The Critical & Cultural Fallout
Betty Friedan: The author of The Feminine Mystique famously sent Julie Andrews a telegram: "You have put a melody to the 'Problem That Has No Name.' Harrison has the soul of a woman trapped in the body of a Beatle." * The Fans: The "governess" fans were scandalized. The Daily Mail asked, "Has our Julie gone mad?" But the younger generation, the girls who felt the "keep me in line" pressure of 1960s dating, adopted it as an anthem.
Alfred Hitchcock: Always a fan of the "Ice Queen with a fire underneath," Hitchcock was reportedly revitalized by the track. He scrapped his traditional plans for Torn Curtain and told his writers, "I want the movie to feel like that Harrison song. Cold, quiet, and someone is always watching."
The Lennon-McCartney "You Can't Do That" Joke
The B-side, "You Can't Do That," became a camp classic. Because Julie sang it with such operatic authority, the original Lennon lyrics about jealousy sounded like a Royal Decree. John Lennon was reportedly humbled. "She sings it like she’s about to have me beheaded," he told the NME. "I’m never singing that song again. It belongs to the Nun now."
The "Gemini George" Love Curse: Bad Luck or Transcendent Fortune?
Critics have long debated George’s "luck" with women.
The "Bad Luck" Argument: He is constantly jilted. Cilla leaves him for a toreador; Marianne for a Stone; Julie for the wind. He is the "Patron Saint of the Perpetual Goodbye."
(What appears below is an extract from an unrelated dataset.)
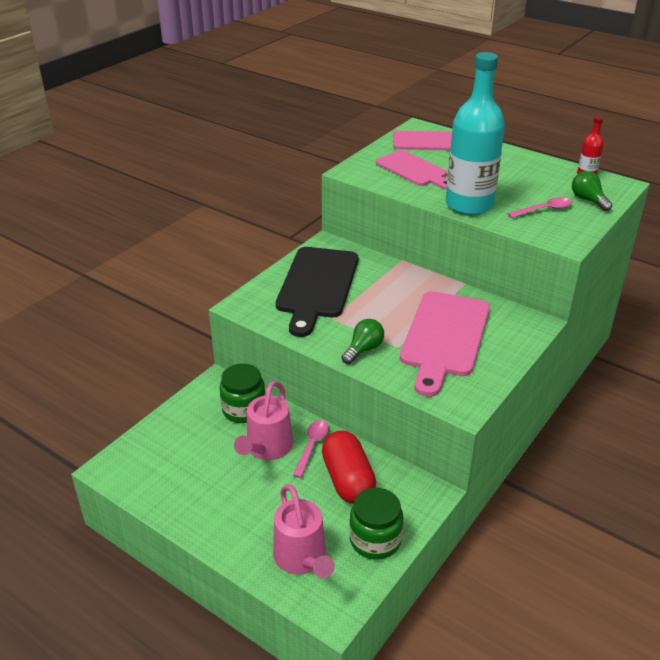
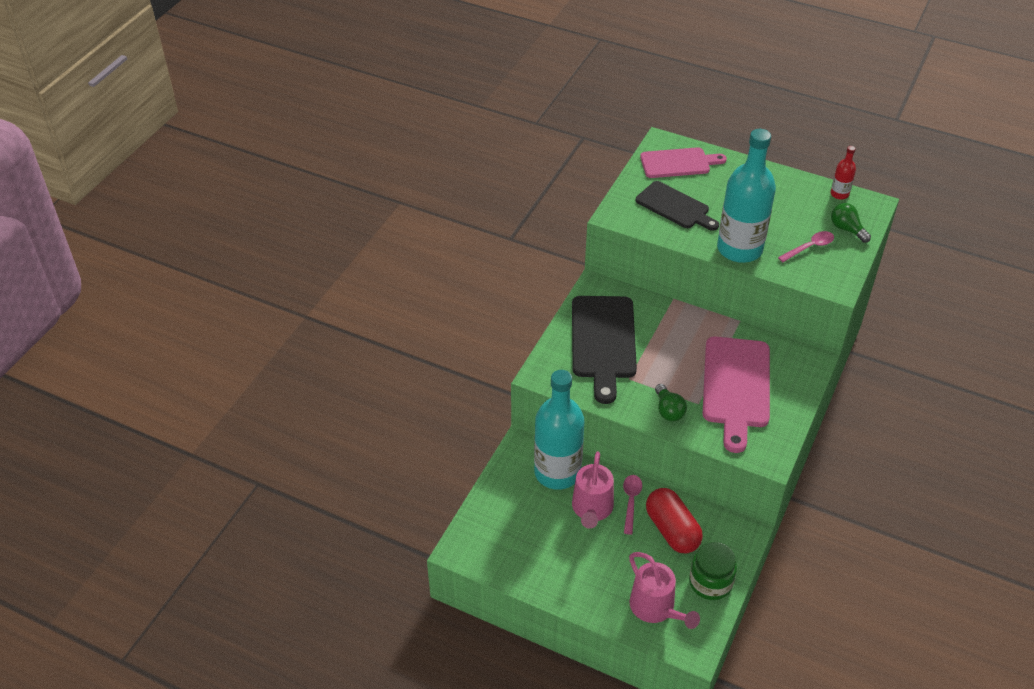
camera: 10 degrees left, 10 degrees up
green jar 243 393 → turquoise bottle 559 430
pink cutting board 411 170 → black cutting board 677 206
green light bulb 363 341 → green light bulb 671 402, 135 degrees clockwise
The "Transcendent" Argument: From an artistic standpoint, George has the best luck in history. He doesn't just date women; he undergoes spiritual apprenticeships. Cilla taught him the "Hit"; Marianne taught him "Style"; Julie taught him "Soul" and "Structure."
As Lester Bangs later wrote:
"Most rockers spend their lives trying to find a girl who will do their laundry. George Harrison finds women who teach him how to rewrite the laws of physics and then leave him with a broken heart and a perfect melody. If that’s 'bad luck,' I’ll take the curse."
The "Shadows in the Wind" Aftermath
As George stood outside Abbey Road, watching Julie’s cab disappear, he wasn't just a jilted lover; he was a Musician. He had learned "do re mi." He could now write down the sounds in his head.
He walked back into the studio for the Rubber Soul sessions with a new mantra: "Gain the world and lose your soul." He was ready to stop being a "Beatle" and start being a Master.